Problem description:
Reproduce what is written in the records below exactly, and leave out the images.

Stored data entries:
──────────

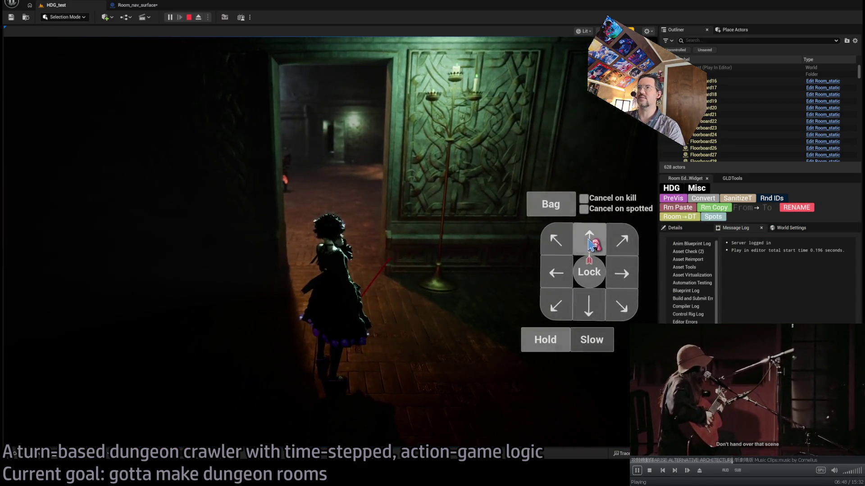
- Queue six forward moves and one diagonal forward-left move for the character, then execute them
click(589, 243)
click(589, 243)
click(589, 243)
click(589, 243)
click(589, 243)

──────────

Solution to the exercise:
- Queue six forward moves and one diagonal forward-left move for the character, then execute them
click(589, 243)
click(589, 243)
click(589, 243)
click(589, 243)
click(589, 243)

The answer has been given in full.